▸ **EXERCISE DETAILS**
Among the entries below, find every line that has "priority" and pull it out.

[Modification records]
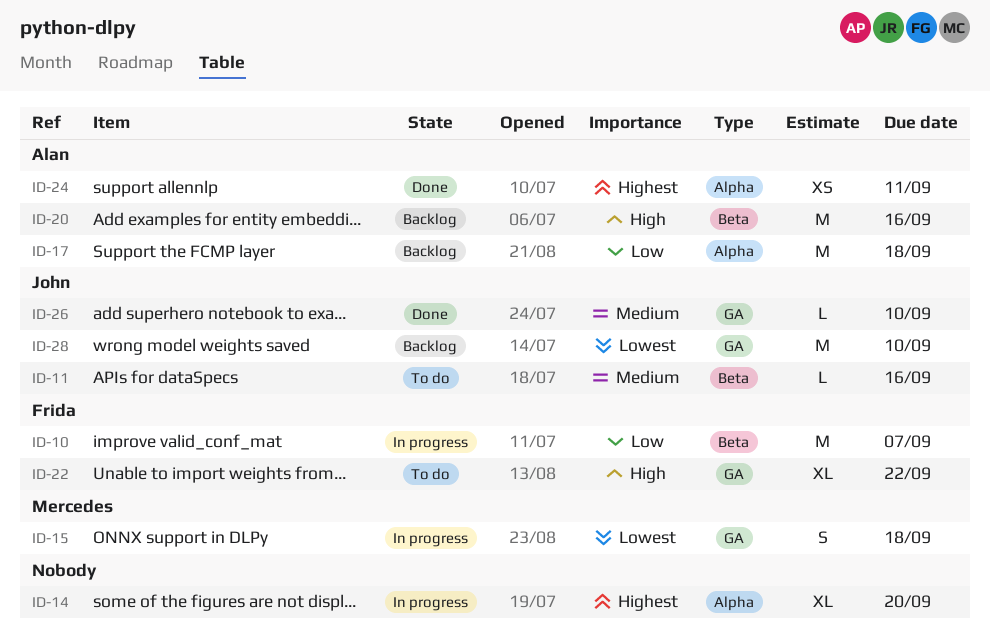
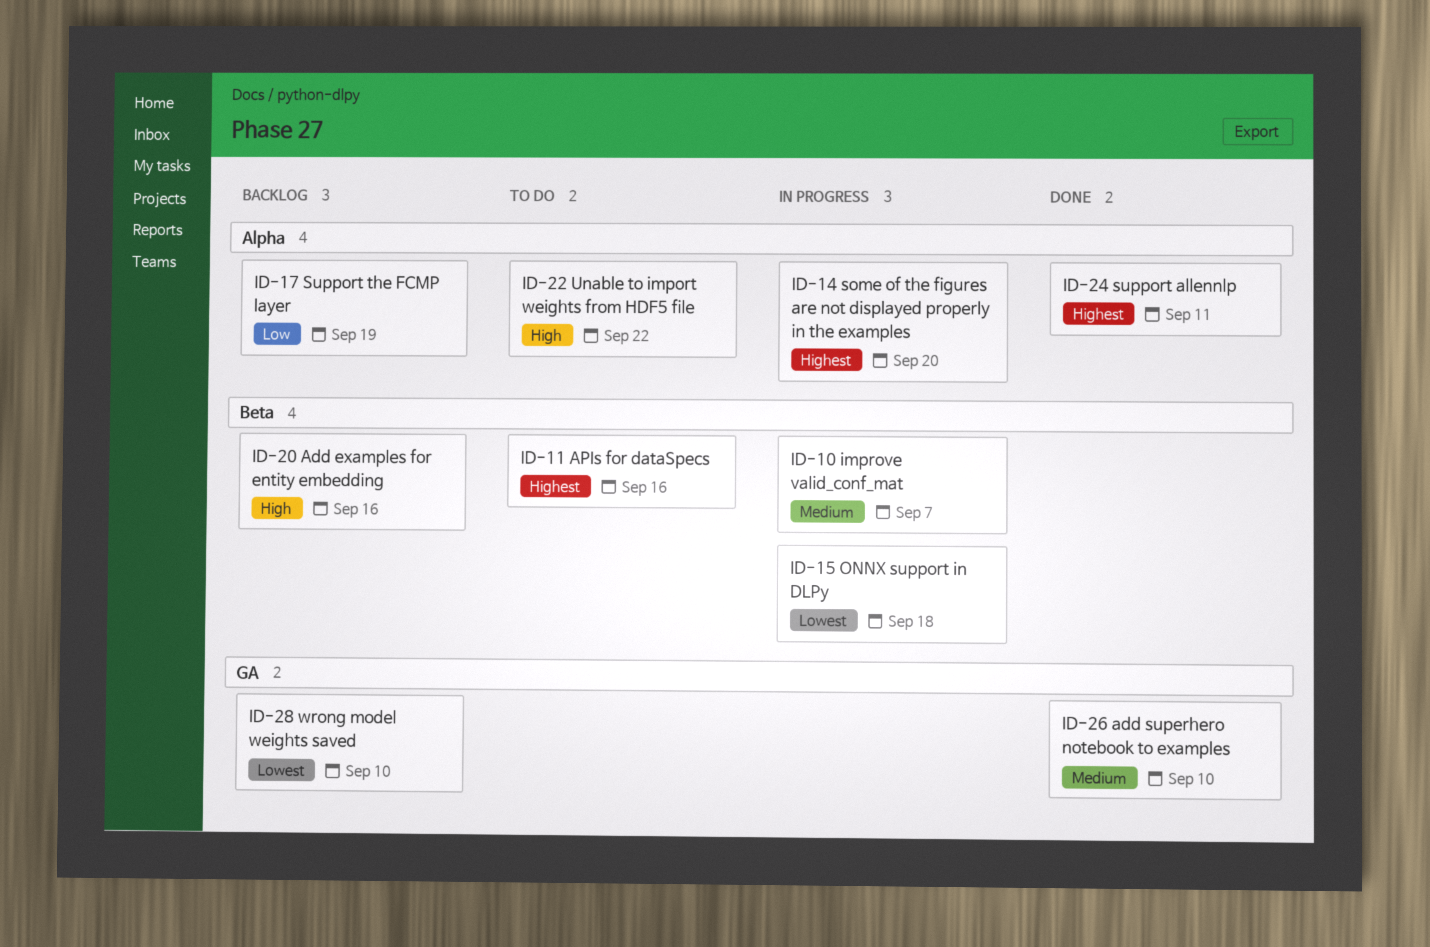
ID-10, priority: Low -> Medium
ID-11, priority: Medium -> Highest
ID-15, label: GA -> Beta
ID-17, due: Sep 18 -> Sep 19
ID-22, label: GA -> Alpha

▸ **RESPONSE TO THIS EXERCISE**
ID-10, priority: Low -> Medium
ID-11, priority: Medium -> Highest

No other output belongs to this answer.